Given instruction> Count the lines below that contain the string "qSketchRegion" and give only that number.

------------------------------------

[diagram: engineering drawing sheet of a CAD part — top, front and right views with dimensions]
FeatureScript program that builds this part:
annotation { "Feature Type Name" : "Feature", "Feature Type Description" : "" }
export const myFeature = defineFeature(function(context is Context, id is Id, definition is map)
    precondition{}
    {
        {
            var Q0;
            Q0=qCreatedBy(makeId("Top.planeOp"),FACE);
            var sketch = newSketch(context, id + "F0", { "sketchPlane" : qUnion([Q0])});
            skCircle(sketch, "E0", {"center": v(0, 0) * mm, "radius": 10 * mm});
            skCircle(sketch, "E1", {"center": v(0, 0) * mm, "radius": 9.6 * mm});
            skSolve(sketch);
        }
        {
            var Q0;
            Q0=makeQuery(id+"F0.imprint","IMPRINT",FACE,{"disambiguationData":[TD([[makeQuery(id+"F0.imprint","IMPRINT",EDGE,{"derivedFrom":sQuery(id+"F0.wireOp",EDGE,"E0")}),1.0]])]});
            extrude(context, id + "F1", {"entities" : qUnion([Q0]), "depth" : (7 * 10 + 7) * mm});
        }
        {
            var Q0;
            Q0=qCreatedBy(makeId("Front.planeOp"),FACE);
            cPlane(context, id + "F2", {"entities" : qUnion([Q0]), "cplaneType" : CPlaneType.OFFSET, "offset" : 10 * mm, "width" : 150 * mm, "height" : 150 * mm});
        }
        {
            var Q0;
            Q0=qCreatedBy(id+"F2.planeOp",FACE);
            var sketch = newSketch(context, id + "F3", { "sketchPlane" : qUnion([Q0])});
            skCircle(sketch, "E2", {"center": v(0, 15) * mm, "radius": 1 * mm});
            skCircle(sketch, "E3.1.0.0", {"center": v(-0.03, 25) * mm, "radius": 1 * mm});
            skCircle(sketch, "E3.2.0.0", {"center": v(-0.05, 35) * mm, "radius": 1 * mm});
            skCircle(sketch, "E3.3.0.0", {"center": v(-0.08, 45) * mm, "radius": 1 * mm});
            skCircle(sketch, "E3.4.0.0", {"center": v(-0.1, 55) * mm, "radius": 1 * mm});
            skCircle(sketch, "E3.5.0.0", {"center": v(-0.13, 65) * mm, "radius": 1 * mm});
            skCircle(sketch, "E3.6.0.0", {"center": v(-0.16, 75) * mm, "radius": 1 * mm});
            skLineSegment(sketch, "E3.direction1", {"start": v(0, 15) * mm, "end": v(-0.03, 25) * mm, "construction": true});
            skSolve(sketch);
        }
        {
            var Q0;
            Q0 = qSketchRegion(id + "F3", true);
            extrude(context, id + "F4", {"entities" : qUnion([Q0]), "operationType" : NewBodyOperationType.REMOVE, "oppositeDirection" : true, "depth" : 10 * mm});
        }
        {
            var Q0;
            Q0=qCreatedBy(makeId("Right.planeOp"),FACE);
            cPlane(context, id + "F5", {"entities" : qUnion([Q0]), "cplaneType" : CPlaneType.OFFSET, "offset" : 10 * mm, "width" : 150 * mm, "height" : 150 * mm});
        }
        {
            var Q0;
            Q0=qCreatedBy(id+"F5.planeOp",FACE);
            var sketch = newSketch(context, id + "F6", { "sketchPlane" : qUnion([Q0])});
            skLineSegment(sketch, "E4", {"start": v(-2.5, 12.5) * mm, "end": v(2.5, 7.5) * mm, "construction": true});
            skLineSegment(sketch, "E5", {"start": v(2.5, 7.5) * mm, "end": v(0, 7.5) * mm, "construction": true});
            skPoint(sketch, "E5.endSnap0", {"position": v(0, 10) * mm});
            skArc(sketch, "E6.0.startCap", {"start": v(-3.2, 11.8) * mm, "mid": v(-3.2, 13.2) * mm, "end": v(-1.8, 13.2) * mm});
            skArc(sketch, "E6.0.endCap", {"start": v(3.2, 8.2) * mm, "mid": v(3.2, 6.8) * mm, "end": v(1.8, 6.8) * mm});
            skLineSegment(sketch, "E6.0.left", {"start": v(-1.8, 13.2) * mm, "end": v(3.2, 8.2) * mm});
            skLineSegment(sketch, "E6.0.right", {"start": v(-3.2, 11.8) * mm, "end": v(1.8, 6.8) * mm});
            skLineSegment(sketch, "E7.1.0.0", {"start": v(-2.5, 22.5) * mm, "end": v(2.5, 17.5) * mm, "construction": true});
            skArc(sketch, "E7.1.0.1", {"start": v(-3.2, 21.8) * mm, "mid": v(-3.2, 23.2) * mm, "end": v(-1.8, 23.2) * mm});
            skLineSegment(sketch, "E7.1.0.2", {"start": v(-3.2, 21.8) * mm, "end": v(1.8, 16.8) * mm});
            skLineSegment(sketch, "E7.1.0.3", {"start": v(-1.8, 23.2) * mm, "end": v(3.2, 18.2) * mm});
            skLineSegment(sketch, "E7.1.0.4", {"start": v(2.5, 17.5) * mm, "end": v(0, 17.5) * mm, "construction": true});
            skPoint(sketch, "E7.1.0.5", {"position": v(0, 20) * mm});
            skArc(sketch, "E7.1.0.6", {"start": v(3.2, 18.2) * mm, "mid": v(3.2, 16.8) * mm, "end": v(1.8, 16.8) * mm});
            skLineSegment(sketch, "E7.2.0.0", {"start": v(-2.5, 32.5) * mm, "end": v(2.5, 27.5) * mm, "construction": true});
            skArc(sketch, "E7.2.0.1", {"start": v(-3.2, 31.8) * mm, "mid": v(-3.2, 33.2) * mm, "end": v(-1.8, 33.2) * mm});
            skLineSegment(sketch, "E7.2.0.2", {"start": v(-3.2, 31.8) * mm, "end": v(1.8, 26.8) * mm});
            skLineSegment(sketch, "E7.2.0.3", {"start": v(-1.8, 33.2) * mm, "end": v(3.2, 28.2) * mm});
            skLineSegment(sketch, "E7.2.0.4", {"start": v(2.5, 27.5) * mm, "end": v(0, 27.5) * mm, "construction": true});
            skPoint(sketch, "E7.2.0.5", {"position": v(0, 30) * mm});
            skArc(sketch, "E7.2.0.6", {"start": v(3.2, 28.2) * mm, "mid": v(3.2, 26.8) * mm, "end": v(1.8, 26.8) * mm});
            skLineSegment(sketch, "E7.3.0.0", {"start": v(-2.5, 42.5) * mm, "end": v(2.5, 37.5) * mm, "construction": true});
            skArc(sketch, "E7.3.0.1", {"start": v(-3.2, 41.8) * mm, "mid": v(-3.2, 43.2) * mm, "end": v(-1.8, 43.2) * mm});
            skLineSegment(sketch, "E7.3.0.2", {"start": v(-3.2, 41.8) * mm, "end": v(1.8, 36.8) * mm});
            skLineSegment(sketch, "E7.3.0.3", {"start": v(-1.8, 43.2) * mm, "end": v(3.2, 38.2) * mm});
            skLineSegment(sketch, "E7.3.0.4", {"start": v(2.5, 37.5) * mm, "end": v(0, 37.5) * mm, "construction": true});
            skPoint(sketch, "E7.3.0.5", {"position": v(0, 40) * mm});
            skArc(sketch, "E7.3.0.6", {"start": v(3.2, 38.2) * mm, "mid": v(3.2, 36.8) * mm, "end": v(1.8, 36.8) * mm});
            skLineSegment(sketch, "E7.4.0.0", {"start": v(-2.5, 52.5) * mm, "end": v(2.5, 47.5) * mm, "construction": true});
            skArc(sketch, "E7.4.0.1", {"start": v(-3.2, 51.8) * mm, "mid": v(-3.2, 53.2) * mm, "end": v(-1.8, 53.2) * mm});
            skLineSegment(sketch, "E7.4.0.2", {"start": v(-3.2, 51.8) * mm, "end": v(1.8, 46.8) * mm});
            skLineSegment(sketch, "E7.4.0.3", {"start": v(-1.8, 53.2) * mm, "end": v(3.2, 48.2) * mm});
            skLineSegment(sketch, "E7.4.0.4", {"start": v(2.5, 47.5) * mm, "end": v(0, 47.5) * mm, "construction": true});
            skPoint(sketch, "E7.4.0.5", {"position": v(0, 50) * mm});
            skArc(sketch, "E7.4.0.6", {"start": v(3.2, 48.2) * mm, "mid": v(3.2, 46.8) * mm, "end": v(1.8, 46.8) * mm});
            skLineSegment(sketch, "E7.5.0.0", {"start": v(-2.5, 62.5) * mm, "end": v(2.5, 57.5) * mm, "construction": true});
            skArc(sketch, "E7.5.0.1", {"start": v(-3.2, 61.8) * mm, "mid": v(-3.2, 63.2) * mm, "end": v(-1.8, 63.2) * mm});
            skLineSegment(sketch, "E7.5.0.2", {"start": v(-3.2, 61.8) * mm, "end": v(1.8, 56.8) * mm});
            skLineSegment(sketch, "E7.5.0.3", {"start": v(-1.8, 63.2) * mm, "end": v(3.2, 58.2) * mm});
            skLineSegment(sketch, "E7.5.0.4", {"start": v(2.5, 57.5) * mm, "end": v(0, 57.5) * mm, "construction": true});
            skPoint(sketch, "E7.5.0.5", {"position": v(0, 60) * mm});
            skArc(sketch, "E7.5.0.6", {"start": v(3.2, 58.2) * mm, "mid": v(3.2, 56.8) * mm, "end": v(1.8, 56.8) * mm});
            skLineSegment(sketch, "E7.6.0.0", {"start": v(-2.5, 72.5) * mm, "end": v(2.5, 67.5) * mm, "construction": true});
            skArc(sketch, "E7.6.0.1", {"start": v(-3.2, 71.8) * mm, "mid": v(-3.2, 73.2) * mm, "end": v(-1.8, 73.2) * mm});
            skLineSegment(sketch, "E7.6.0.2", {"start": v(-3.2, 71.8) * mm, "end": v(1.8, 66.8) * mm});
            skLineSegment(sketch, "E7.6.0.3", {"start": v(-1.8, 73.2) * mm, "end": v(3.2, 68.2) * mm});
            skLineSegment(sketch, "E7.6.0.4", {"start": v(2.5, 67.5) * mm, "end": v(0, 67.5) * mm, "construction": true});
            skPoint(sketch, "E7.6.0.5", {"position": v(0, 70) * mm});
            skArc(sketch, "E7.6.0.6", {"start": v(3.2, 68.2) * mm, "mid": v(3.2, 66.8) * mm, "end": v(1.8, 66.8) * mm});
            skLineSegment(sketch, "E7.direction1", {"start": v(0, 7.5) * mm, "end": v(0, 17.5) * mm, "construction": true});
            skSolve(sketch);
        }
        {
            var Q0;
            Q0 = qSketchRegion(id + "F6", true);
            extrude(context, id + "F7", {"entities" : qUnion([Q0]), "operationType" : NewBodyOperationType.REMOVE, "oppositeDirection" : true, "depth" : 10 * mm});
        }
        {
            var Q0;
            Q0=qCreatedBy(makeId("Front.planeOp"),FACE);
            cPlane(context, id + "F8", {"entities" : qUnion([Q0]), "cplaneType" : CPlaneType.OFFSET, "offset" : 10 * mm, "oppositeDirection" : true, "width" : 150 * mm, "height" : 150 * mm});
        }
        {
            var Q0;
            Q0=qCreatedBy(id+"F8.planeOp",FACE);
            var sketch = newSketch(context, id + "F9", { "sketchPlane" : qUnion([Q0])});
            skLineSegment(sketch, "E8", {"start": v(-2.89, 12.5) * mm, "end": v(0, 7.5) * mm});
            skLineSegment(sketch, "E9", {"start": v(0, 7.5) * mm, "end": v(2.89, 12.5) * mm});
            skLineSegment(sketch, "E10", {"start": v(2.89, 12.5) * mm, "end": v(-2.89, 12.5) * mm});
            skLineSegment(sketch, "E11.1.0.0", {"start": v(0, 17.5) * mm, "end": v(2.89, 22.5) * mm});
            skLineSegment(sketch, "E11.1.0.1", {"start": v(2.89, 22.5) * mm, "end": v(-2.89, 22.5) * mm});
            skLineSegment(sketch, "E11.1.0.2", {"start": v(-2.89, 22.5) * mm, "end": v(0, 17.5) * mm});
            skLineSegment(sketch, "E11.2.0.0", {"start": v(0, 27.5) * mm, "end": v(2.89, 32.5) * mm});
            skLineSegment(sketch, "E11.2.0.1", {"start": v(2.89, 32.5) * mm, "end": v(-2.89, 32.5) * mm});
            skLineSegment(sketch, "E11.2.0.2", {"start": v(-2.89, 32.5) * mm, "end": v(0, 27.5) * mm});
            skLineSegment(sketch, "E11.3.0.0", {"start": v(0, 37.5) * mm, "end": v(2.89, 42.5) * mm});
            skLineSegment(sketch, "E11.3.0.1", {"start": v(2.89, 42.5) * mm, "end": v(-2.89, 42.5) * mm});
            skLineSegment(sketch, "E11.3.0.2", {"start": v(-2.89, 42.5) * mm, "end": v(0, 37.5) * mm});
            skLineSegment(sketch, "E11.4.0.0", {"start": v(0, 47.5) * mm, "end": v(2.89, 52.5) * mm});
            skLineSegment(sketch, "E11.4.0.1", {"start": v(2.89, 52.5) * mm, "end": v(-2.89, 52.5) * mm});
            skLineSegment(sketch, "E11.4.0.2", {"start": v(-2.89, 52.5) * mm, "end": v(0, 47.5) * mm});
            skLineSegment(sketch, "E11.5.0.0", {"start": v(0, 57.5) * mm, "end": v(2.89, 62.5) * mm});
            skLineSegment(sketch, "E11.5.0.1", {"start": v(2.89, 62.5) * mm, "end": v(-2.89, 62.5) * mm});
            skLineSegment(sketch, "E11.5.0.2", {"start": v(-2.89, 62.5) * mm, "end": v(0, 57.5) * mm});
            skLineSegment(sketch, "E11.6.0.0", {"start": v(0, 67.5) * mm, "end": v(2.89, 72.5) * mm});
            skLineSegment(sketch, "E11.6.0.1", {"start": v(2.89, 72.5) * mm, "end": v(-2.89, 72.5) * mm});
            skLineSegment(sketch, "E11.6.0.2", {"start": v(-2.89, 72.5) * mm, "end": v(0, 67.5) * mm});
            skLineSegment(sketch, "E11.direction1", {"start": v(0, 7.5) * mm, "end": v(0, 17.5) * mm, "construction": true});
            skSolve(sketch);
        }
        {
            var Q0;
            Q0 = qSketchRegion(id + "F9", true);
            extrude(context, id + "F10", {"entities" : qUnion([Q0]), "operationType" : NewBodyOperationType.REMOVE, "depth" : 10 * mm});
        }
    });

------------------------------------

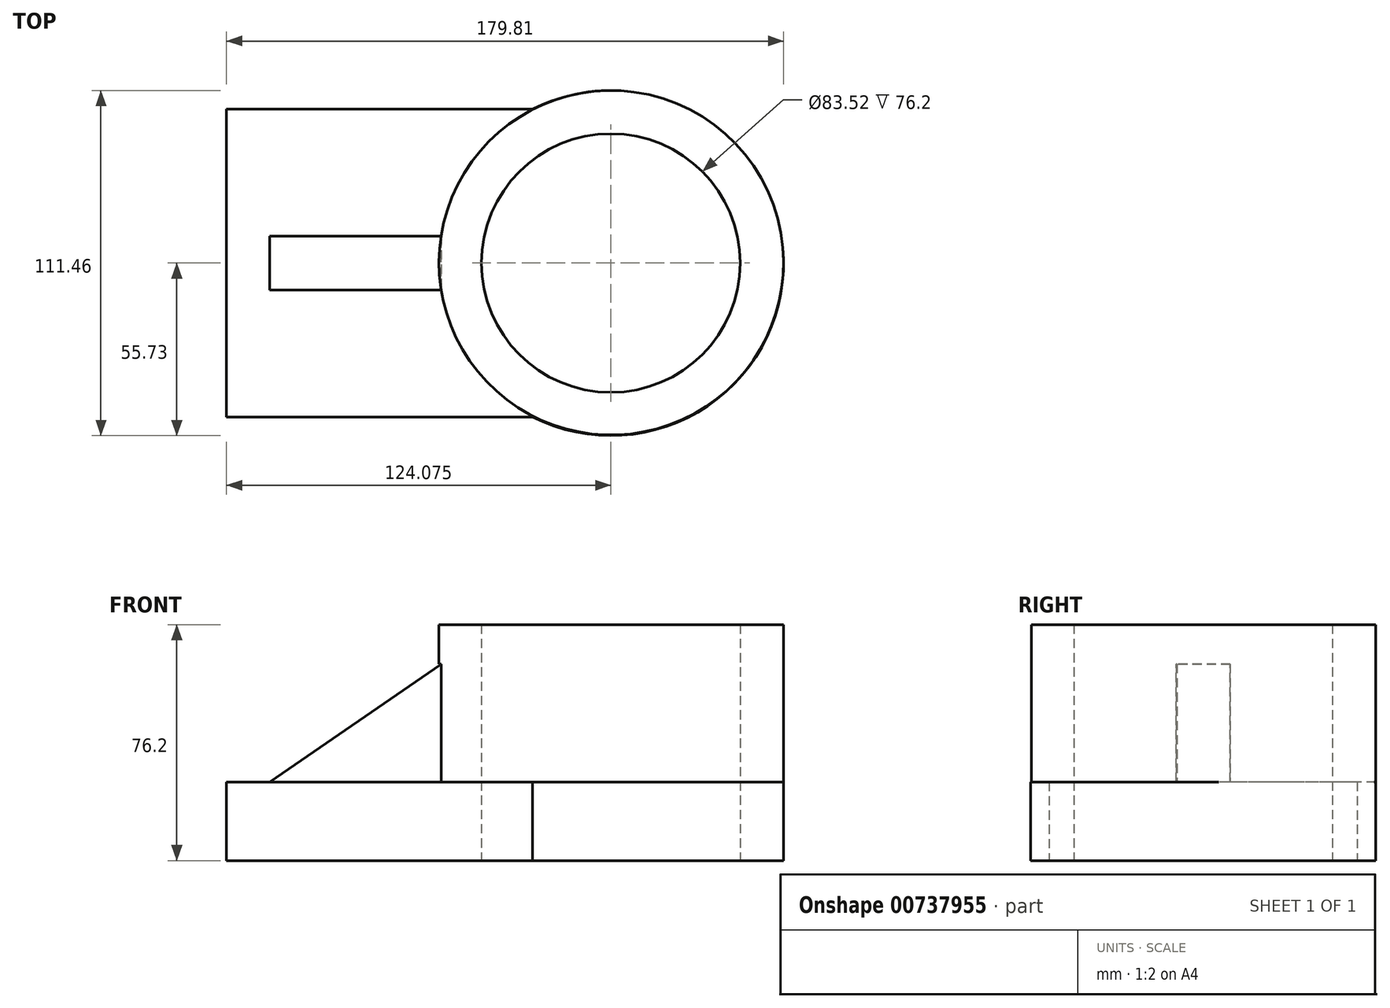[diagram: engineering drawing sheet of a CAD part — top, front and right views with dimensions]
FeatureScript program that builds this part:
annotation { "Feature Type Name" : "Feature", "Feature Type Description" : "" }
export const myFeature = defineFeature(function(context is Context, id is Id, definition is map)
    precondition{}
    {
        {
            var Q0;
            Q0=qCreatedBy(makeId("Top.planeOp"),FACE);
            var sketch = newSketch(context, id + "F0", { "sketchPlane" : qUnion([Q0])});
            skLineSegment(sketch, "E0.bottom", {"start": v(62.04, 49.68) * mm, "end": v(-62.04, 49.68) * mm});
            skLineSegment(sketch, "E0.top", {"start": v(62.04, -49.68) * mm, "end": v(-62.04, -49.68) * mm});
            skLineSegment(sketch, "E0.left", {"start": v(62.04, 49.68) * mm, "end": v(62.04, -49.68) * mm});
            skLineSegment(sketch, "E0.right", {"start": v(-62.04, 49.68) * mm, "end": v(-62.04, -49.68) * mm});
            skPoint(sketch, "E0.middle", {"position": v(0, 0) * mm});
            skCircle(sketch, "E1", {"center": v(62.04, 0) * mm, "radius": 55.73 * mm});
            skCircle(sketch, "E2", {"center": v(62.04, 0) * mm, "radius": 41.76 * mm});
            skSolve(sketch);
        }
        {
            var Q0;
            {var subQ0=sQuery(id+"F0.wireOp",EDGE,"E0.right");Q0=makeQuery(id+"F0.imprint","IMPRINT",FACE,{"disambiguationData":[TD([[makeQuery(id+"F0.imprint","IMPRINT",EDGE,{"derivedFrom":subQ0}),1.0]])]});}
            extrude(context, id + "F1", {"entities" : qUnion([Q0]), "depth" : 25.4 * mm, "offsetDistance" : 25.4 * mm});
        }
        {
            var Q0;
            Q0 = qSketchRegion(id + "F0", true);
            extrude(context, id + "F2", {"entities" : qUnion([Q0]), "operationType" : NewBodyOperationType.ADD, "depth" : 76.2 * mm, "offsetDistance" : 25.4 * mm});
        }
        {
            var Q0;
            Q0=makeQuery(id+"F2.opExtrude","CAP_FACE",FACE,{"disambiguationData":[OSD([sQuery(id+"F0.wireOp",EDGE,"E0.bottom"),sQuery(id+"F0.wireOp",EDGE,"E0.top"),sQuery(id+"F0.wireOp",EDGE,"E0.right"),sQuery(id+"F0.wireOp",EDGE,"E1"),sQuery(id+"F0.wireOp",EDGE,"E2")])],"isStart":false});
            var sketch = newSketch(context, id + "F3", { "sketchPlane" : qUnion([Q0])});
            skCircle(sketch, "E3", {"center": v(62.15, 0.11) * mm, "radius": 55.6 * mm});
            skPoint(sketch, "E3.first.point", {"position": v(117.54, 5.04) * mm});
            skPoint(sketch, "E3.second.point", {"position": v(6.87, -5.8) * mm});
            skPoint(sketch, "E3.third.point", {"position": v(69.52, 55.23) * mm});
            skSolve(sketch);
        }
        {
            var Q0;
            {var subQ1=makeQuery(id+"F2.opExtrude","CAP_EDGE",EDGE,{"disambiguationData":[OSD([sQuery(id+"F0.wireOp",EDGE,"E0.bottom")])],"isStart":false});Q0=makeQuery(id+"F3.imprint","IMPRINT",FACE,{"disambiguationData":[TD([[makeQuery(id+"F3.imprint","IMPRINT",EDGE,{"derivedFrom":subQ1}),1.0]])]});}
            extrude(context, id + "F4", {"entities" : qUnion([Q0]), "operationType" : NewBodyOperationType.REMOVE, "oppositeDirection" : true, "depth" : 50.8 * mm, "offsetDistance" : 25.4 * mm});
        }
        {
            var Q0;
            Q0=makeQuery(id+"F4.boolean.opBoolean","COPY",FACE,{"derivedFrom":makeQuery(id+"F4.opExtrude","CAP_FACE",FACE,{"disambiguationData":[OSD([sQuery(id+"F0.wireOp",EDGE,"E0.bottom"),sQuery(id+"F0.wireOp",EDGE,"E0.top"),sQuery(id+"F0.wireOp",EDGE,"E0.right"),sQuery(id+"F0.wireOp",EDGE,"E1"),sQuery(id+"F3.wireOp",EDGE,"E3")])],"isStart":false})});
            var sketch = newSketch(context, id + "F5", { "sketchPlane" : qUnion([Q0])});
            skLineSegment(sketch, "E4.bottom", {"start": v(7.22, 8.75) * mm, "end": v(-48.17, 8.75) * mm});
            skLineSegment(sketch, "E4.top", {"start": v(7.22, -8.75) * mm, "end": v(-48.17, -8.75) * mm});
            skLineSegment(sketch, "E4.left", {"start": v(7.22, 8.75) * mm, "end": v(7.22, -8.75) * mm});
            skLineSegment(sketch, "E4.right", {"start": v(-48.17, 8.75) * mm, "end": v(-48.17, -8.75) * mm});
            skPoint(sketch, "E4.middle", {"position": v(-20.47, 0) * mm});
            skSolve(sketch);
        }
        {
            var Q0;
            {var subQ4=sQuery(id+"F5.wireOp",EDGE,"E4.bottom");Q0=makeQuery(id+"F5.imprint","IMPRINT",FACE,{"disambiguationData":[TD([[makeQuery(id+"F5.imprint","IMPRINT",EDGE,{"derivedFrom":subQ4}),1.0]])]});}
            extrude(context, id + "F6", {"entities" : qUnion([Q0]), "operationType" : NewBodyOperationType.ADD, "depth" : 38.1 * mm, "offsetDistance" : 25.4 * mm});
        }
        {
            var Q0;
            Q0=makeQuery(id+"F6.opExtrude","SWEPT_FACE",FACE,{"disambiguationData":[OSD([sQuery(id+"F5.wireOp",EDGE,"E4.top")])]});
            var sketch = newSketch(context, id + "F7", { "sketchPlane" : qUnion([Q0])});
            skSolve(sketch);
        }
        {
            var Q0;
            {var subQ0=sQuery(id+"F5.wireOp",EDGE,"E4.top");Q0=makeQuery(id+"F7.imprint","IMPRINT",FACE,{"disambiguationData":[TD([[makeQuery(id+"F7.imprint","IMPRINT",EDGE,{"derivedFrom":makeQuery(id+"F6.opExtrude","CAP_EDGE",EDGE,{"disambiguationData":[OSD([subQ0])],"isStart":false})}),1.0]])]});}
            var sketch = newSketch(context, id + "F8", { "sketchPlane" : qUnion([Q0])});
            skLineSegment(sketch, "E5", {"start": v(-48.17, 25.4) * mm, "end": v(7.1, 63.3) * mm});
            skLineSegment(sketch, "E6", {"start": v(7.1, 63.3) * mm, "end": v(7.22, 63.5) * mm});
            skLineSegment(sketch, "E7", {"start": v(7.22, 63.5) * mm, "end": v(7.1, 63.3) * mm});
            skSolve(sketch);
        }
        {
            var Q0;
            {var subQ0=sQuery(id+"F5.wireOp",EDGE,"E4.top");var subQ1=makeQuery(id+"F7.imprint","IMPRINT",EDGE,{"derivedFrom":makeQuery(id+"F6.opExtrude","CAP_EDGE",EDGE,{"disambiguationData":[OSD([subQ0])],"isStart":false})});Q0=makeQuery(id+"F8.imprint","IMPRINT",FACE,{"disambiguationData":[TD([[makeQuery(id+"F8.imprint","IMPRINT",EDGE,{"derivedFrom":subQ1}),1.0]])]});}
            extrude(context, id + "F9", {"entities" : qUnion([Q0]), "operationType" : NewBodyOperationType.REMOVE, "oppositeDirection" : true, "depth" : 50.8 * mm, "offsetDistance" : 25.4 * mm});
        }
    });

------------------------------------

Response to this exercise> 4